- Records for processing -
##############################

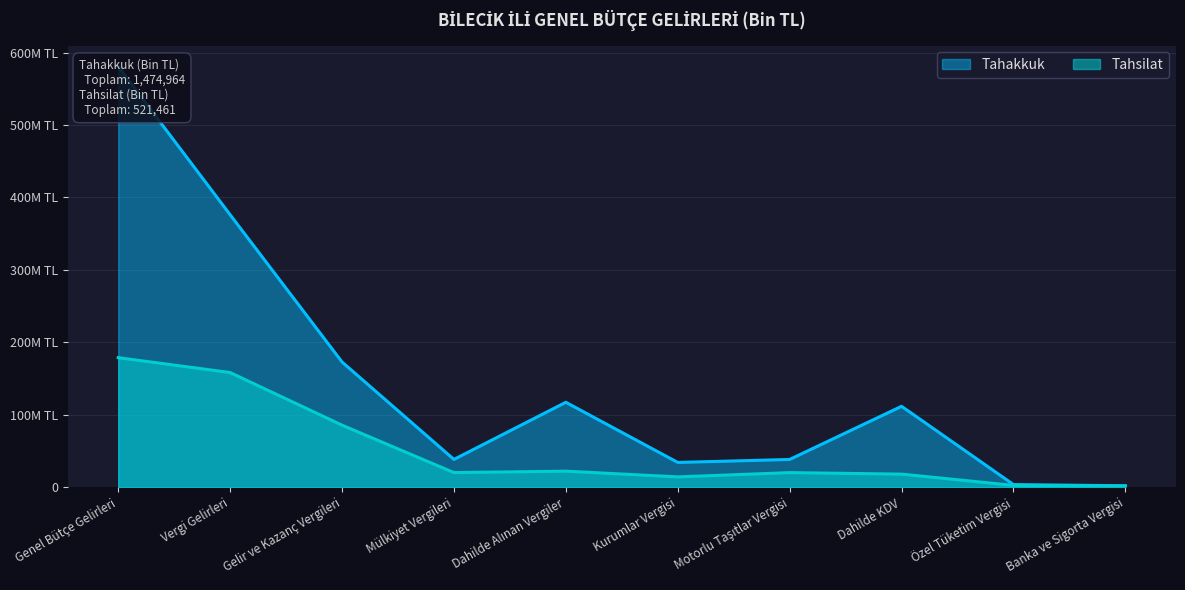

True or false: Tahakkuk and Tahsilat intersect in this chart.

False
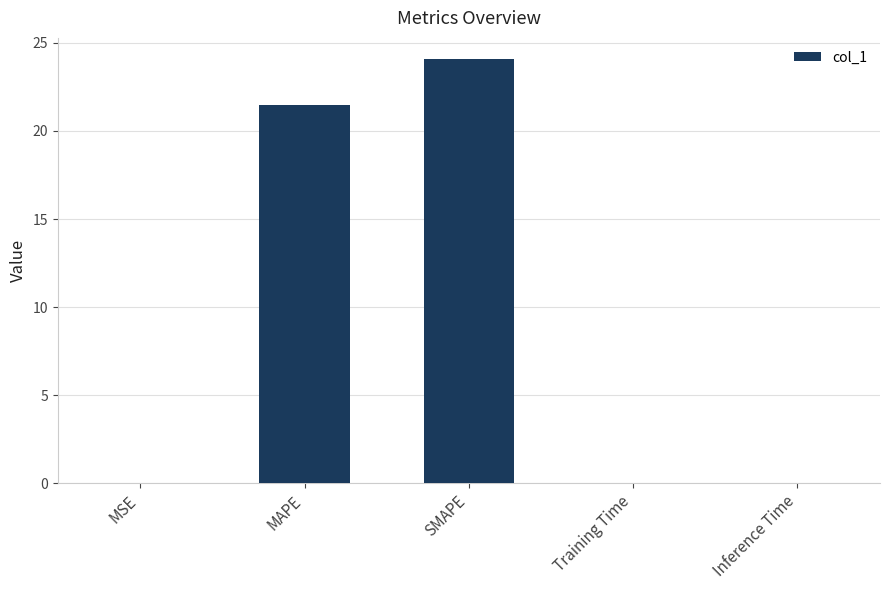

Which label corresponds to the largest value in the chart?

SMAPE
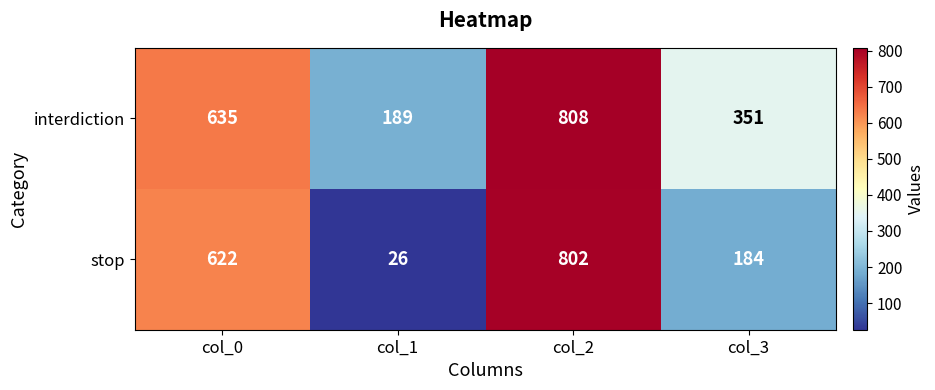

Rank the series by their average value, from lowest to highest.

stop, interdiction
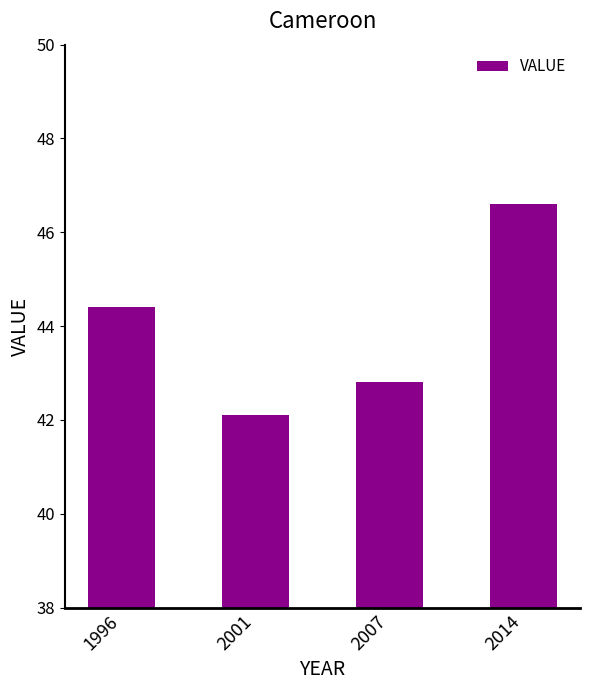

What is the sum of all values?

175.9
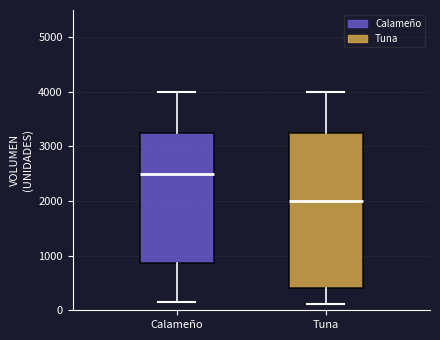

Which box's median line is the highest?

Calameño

##############################

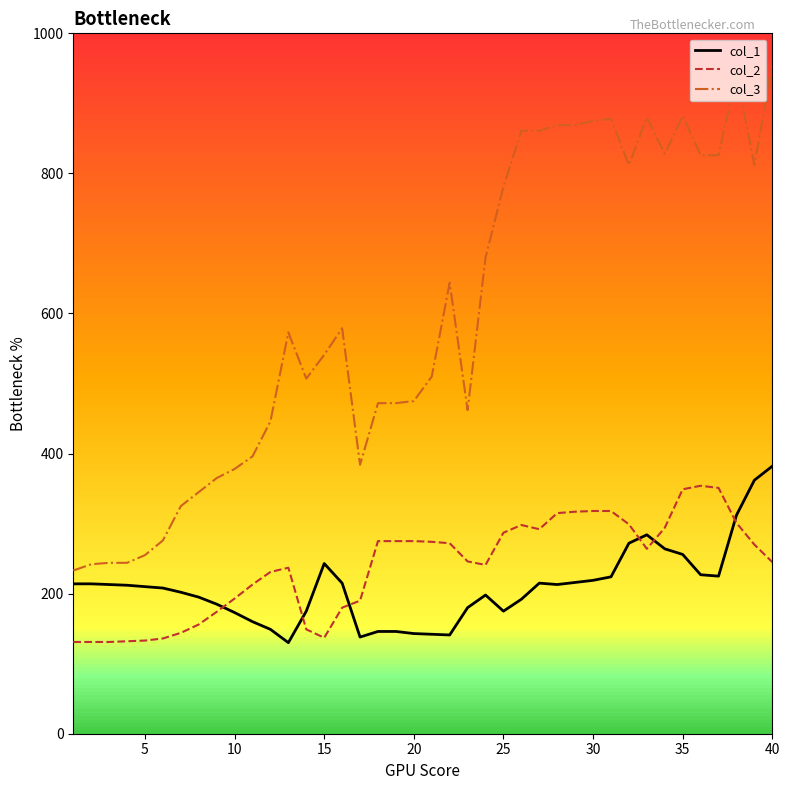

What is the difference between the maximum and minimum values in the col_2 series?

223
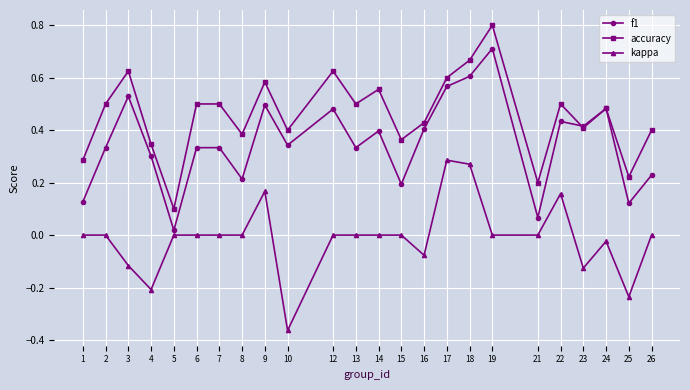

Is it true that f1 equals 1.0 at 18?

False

##############################

- Task details -
Copy out the lines from the one containing "What is the sum of all values?" through the one containing "Which box's median line is the highest?", including both of those lines. Leave the pictures out.

- Your response -
What is the sum of all values?

175.9

Which box's median line is the highest?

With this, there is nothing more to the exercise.